SUMPTER: Yeah. I think people are really surprised when they see that actors and actresses sing. We find it normal because we are just being creative. I was actually singing before I was acting. And working with Jordin [Sparks] and Carmen was excellent. I didn't know Carmen could sing like that. I was in the studio with her one day and she was signing and I was like, "Huh?" You know Jordin can sing — we all know that — but acting-wise she was very good. I thought she did great, and she would ask for advice. She was great.
ESSENCE.com: You spent six weeks filming in Detroit. What are the funniest things that happened on set?
SUMPTER: There are a lot of funny moments. Like the scene when we are at the dinner table. I hope they have outtakes on the DVD. Mike Epps is crazy. Whitney couldn't stop laughing. It was still a hard day because it was a serious scene for Whitney and Carmen, but we just couldn't stop laughing. We'd be dancing and singing and doing the dougie. Whitney could dance. She was just a bundle of joy.
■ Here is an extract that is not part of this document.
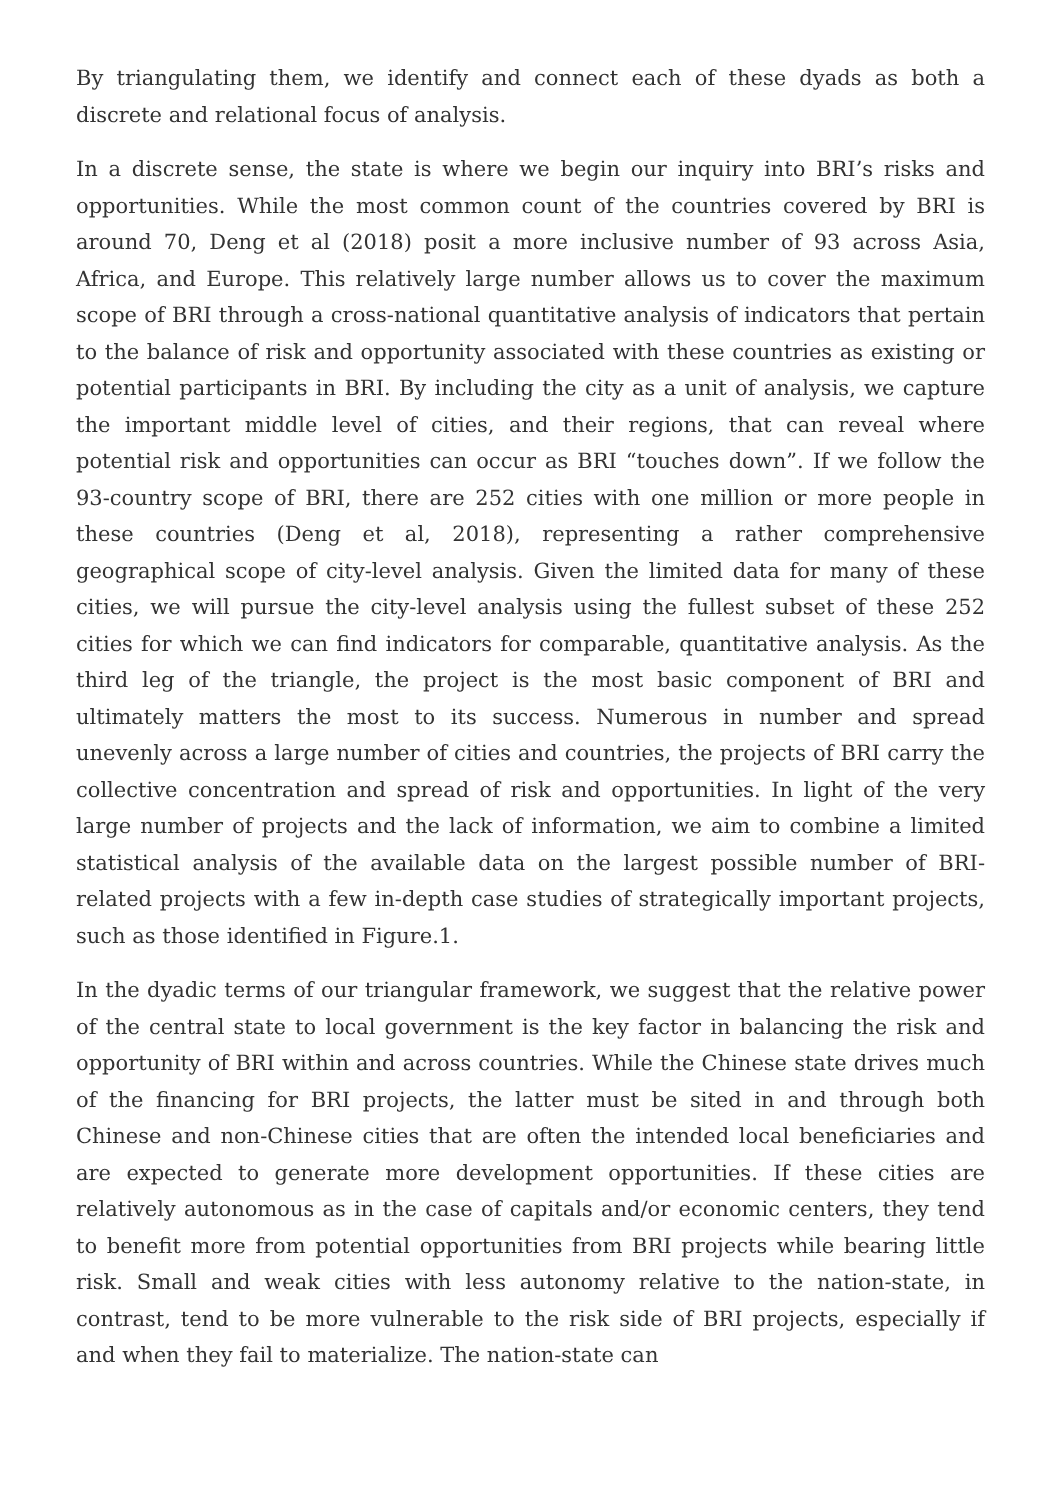By triangulating them, we identify and connect each of these dyads as both a discrete and relational focus of analysis.
In a discrete sense, the state is where we begin our inquiry into BRI’s risks and opportunities. While the most common count of the countries covered by BRI is around 70, Deng et al (2018) posit a more inclusive number of 93 across Asia, Africa, and Europe. This relatively large number allows us to cover the maximum scope of BRI through a cross-national quantitative analysis of indicators that pertain to the balance of risk and opportunity associated with these countries as existing or potential participants in BRI. By including the city as a unit of analysis, we capture the important middle level of cities, and their regions, that can reveal where potential risk and opportunities can occur as BRI “touches down”. If we follow the 93-country scope of BRI, there are 252 cities with one million or more people in these countries (Deng et al, 2018), representing a rather comprehensive geographical scope of city-level analysis. Given the limited data for many of these cities, we will pursue the city-level analysis using the fullest subset of these 252 cities for which we can find indicators for comparable, quantitative analysis. As the third leg of the triangle, the project is the most basic component of BRI and ultimately matters the most to its success. Numerous in number and spread unevenly across a large number of cities and countries, the projects of BRI carry the collective concentration and spread of risk and opportunities. In light of the very large number of projects and the lack of information, we aim to combine a limited statistical analysis of the available data on the largest possible number of BRI-related projects with a few in-depth case studies of strategically important projects, such as those identified in Figure.1.
In the dyadic terms of our triangular framework, we suggest that the relative power of the central state to local government is the key factor in balancing the risk and opportunity of BRI within and across countries. While the Chinese state drives much of the financing for BRI projects, the latter must be sited in and through both Chinese and non-Chinese cities that are often the intended local beneficiaries and are expected to generate more development opportunities. If these cities are relatively autonomous as in the case of capitals and/or economic centers, they tend to benefit more from potential opportunities from BRI projects while bearing little risk. Small and weak cities with less autonomy relative to the nation-state, in contrast, tend to be more vulnerable to the risk side of BRI projects, especially if and when they fail to materialize. The nation-state can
ESSENCE.com: Being a singer yourself and being on set with Whitney must have been very interesting.
SUMPTER: You grow up singing all her songs in the mirror. It was surreal that she was even there. Sometimes I would be doing a scene with her and I'd be like, "This is Whitney Houston I am talking to." And we're talking like, "Girl please, uh-huh."
ESSENCE.com: You're a busy lady. What's next for you?
SUMPTER: Well, [new BET series] Being Mary Jane just got picked up with Gabrielle Union, so I co-star and did some work on that. I filmed this movie with John Stamos called My Man Is a Loser, which should be out next year. And then I have some things cooking. Music-wise I'm about to do a performance of my music next month.
Sparkle opens in theaters this Friday.